The Virginia Supreme Court reversed the lower court, ruling that the rights in a domain name were so intertwined with the services performed by Network Solutions registering the domain name, that a domain name instead represented a contract for services, rather than intellectual property. The Court concluded that since the domain name was merely a contract for services, it was not subject to seizure and court ordered sale under Virginia’s garnishment statute.
So it is in Virginia, but it’s still prior precedent. Of course the standard IANAL applies.
I couldn’t care less about some sleazy person, but the tax ramifications do matter. (along with several other aspects of what is or is not ‘property’).
A can of worms on wheels
They cite headquarters specifically, not physical location of the servers hosting the database.
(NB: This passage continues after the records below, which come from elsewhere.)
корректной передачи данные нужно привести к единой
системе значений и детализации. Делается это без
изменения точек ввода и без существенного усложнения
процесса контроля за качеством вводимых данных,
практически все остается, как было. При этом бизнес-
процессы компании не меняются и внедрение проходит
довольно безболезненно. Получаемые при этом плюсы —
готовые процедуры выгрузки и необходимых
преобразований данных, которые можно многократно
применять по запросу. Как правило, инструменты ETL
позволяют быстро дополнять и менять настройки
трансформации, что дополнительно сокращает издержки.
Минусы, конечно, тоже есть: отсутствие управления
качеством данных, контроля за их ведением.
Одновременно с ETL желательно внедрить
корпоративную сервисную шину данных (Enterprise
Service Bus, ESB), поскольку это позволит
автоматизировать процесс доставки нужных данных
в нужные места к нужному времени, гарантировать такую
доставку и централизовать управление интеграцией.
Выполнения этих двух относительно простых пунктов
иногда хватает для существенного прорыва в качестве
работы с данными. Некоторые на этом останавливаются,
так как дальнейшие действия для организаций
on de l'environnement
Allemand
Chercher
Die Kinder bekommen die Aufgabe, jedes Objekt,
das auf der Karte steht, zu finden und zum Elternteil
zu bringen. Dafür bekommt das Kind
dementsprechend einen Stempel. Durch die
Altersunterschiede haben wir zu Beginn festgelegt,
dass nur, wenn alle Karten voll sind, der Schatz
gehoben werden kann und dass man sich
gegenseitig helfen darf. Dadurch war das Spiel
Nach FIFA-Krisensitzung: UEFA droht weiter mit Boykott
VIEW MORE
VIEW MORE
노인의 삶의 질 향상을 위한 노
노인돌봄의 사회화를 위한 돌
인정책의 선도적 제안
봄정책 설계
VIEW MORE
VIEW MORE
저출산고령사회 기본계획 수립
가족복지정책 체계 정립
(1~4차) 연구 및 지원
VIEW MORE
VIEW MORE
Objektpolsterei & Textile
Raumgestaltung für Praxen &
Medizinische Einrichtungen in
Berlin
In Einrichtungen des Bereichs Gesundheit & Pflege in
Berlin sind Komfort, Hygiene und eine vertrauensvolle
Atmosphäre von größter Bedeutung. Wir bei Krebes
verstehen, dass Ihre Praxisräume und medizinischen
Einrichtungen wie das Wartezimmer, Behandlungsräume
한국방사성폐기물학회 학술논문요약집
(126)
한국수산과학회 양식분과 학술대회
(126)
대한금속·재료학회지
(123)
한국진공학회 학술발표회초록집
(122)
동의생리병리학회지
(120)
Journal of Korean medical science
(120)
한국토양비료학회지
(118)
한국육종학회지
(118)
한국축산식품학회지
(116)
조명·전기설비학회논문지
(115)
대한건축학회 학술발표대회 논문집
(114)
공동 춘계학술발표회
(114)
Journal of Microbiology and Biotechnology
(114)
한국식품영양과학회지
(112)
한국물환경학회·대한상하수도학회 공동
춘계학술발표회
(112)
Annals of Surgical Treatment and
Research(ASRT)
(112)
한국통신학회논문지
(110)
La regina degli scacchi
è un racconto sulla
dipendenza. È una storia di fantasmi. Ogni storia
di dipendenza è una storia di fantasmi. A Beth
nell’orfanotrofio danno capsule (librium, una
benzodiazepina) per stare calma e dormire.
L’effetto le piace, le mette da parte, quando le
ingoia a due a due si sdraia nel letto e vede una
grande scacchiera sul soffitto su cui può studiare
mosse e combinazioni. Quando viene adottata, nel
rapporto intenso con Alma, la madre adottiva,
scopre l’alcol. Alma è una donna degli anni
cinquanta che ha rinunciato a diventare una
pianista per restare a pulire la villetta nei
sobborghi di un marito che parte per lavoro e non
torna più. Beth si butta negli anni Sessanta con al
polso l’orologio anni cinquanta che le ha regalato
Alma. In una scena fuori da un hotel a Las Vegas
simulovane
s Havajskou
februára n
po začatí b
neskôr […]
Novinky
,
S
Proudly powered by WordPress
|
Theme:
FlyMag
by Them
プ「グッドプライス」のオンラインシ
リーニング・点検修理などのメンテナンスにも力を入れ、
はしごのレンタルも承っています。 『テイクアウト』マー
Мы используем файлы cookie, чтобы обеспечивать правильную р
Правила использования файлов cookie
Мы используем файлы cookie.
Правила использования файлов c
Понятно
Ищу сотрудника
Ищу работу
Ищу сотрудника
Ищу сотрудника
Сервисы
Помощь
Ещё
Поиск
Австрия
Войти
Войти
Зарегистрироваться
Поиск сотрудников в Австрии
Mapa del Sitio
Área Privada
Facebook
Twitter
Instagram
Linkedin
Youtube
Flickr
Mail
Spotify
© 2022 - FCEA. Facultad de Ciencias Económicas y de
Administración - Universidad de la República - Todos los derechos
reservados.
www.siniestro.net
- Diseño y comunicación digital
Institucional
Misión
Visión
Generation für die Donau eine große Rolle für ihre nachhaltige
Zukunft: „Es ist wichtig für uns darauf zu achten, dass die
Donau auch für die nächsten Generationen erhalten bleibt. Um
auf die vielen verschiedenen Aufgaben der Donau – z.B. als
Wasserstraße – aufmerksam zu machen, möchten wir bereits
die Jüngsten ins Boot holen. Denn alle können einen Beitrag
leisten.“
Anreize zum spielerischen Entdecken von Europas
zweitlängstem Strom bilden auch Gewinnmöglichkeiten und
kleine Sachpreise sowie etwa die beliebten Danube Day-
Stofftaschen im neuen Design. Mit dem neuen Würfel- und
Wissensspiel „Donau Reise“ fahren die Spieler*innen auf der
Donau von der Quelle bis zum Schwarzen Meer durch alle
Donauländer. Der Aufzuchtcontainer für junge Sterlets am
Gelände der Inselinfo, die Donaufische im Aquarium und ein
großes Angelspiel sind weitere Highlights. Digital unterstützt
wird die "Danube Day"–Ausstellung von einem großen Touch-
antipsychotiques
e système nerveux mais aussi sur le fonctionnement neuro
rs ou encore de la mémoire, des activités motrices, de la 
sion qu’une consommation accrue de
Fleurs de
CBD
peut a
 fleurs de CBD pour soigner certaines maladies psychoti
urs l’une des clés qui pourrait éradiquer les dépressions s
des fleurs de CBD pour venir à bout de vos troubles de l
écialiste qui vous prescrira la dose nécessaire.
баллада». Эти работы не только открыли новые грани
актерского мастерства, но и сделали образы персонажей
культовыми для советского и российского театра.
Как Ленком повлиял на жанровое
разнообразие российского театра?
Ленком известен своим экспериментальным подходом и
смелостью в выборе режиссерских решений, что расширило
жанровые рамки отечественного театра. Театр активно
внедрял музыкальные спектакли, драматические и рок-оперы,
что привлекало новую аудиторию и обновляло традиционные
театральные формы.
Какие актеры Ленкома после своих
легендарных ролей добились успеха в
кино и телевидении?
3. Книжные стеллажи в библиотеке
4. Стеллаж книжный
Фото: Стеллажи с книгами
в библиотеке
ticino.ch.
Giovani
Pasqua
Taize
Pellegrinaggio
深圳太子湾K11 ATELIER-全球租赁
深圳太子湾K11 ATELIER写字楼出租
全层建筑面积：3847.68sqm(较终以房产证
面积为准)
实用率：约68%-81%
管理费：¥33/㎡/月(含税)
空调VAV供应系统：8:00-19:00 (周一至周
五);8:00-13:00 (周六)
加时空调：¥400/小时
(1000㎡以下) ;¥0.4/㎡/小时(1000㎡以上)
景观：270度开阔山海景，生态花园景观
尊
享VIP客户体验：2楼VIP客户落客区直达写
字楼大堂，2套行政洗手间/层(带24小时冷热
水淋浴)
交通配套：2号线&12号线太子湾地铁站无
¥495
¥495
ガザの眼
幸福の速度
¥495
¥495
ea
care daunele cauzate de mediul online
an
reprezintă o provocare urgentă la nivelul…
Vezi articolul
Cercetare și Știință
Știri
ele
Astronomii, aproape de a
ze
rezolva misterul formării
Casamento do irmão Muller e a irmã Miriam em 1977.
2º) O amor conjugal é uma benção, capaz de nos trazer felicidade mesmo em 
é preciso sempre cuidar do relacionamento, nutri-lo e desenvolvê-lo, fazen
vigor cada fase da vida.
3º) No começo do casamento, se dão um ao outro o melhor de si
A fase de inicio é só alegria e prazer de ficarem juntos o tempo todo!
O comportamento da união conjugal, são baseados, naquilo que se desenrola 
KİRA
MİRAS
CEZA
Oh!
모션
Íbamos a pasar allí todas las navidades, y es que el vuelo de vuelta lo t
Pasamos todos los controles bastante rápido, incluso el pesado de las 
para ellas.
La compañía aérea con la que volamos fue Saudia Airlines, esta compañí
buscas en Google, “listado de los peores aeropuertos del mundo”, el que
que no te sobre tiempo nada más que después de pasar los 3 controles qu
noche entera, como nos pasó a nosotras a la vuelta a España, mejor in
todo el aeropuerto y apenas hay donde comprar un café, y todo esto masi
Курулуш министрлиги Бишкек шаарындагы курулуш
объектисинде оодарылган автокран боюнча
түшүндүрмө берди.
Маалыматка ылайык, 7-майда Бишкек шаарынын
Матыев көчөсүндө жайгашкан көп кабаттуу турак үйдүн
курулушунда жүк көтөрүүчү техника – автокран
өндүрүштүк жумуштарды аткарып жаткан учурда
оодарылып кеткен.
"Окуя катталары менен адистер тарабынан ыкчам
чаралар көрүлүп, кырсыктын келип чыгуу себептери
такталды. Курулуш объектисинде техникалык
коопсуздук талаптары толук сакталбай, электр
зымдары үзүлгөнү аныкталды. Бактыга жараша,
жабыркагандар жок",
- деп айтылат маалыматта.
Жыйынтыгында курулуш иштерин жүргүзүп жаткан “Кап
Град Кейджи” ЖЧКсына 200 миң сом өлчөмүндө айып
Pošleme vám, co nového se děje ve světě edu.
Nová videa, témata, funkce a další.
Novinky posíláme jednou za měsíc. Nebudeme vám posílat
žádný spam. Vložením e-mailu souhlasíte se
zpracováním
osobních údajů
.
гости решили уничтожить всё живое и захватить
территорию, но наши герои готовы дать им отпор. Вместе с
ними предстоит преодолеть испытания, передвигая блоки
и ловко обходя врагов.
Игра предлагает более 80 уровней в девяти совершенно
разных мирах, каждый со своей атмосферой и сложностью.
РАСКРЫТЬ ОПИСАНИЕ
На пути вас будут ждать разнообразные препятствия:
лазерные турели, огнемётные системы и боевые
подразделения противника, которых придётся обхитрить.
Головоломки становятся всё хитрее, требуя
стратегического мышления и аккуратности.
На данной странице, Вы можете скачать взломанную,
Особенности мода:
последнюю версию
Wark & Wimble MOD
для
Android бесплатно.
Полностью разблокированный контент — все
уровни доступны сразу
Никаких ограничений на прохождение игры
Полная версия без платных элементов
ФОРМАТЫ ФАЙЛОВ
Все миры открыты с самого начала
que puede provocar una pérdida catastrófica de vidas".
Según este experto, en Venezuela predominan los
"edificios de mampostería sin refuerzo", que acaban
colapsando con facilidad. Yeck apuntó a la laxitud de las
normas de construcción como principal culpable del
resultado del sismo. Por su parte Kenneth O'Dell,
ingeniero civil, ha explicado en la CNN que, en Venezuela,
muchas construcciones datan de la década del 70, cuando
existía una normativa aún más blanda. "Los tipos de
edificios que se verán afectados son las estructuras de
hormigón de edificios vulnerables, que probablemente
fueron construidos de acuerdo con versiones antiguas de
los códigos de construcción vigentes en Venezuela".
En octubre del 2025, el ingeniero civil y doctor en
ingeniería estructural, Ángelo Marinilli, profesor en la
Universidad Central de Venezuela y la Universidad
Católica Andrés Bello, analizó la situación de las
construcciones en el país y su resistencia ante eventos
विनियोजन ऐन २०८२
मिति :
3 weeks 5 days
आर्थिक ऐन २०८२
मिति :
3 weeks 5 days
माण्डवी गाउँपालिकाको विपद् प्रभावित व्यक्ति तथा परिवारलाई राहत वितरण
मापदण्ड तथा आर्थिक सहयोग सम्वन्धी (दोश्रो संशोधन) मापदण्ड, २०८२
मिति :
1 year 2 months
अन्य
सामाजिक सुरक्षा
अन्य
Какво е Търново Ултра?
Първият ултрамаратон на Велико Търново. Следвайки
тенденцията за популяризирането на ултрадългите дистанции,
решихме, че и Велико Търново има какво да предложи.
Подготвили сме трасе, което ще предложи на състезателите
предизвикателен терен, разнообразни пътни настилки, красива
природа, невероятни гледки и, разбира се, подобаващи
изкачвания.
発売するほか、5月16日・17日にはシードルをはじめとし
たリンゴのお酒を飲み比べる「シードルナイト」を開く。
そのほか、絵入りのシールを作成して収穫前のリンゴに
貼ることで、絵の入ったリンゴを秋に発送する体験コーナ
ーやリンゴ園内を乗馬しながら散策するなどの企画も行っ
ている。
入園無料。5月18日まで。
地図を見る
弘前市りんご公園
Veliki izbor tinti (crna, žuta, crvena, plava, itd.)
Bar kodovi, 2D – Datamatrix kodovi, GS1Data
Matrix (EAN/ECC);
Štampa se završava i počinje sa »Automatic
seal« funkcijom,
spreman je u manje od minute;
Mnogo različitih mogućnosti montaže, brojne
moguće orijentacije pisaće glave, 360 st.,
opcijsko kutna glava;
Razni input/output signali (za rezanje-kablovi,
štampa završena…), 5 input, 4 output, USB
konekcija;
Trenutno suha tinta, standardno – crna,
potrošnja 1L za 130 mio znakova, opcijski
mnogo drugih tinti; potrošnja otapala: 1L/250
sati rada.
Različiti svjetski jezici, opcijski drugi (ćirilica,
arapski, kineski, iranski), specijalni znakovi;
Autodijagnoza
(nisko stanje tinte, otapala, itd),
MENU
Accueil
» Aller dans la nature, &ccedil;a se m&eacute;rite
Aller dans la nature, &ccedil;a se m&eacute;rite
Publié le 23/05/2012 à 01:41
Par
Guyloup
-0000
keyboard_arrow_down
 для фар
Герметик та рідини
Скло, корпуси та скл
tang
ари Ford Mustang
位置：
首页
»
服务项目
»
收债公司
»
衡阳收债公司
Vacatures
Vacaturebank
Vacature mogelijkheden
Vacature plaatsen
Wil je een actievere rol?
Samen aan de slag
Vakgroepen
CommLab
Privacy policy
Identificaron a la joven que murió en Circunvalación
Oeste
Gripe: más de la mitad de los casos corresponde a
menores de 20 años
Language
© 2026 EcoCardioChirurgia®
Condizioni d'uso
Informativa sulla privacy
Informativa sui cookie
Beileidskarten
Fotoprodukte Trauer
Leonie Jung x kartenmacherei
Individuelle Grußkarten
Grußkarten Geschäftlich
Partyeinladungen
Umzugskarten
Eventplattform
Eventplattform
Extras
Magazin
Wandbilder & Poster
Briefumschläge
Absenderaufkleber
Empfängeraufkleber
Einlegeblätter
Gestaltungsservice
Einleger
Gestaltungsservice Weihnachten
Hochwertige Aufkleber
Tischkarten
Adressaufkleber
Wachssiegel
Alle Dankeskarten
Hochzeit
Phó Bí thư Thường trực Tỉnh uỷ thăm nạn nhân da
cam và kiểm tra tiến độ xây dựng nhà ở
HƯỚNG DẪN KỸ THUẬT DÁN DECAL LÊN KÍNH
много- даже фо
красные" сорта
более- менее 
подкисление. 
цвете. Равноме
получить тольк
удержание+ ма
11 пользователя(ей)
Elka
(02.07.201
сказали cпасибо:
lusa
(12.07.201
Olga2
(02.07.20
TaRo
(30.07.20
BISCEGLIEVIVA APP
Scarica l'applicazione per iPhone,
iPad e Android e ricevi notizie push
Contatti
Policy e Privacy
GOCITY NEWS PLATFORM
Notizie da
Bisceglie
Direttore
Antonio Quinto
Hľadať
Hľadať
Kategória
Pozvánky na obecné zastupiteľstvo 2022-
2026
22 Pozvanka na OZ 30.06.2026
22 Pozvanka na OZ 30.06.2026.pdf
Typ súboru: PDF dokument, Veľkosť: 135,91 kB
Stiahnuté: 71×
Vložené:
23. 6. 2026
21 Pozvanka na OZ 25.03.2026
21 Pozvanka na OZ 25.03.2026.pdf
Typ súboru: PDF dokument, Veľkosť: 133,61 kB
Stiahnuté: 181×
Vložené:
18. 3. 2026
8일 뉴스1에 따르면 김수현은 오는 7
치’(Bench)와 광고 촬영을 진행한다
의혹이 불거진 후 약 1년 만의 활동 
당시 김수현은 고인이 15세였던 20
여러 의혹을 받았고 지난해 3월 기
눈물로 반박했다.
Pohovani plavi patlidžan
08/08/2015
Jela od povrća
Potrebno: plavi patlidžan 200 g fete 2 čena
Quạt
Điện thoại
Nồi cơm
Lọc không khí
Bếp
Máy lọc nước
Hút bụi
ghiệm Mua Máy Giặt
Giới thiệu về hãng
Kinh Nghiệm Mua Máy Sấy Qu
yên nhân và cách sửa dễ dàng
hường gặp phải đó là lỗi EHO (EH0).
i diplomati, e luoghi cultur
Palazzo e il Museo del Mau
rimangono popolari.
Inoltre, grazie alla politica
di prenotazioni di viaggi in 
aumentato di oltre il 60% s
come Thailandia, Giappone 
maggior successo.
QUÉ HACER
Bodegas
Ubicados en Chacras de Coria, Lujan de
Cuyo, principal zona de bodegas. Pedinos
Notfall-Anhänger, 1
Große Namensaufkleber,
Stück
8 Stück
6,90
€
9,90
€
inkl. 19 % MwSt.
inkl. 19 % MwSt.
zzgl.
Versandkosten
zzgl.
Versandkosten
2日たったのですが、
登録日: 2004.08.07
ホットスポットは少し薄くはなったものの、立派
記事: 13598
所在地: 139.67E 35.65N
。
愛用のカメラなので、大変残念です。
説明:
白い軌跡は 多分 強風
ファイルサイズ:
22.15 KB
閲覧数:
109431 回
So if the registry merged with or was taken over by a company in a different state (let’s say Virginia since someone mentioned it above) and its headquarters was no longer in California, then all those hapless domain name owners could suddenly find themselves subject to a different jurisdiction – even if all the registry’s employees and all the same servers stayed there in the same building in California, just because somewhere else was designated as the HQ.
From the court ruling:
 Because VeriSign has its headquarters in the Northern
District of California, the district court had quasi in rem jurisdiction over the domain names registered with VeriSign for purposes of appointing a receiver to assist in executing a judgment against the owner of the names.
Re: A can of worms on wheels
In the past, I’ve held the position that jurisdiction is determined by the location of the physical server (which I believe is the case in Canada, although don’t quote me on that). However, an issue arises with the introduction of cloud computing. A single server instance can be spread across many physical servers across many states or provinces, possibly across many countries. Which instance a particular user interacts with is usually determined by where they are, but for the purpose of jurisdiction, which physical server do you use?